Information supplied Block Start
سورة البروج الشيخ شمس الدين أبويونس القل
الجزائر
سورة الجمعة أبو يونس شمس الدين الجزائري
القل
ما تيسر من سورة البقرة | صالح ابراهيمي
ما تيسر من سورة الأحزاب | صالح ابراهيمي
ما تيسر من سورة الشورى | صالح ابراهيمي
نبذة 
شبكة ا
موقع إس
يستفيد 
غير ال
Information supplied Block End
Information supplied Block Start
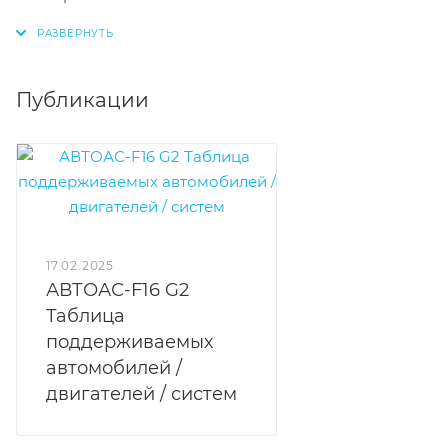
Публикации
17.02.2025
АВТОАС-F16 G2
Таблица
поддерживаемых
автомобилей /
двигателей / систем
Information supplied Block End
### Work order
Each line in the entries above that includes the string "الدين" should be extracted.

### Response box
سورة البروج الشيخ شمس الدين أبويونس القل
سورة الجمعة أبو يونس شمس الدين الجزائري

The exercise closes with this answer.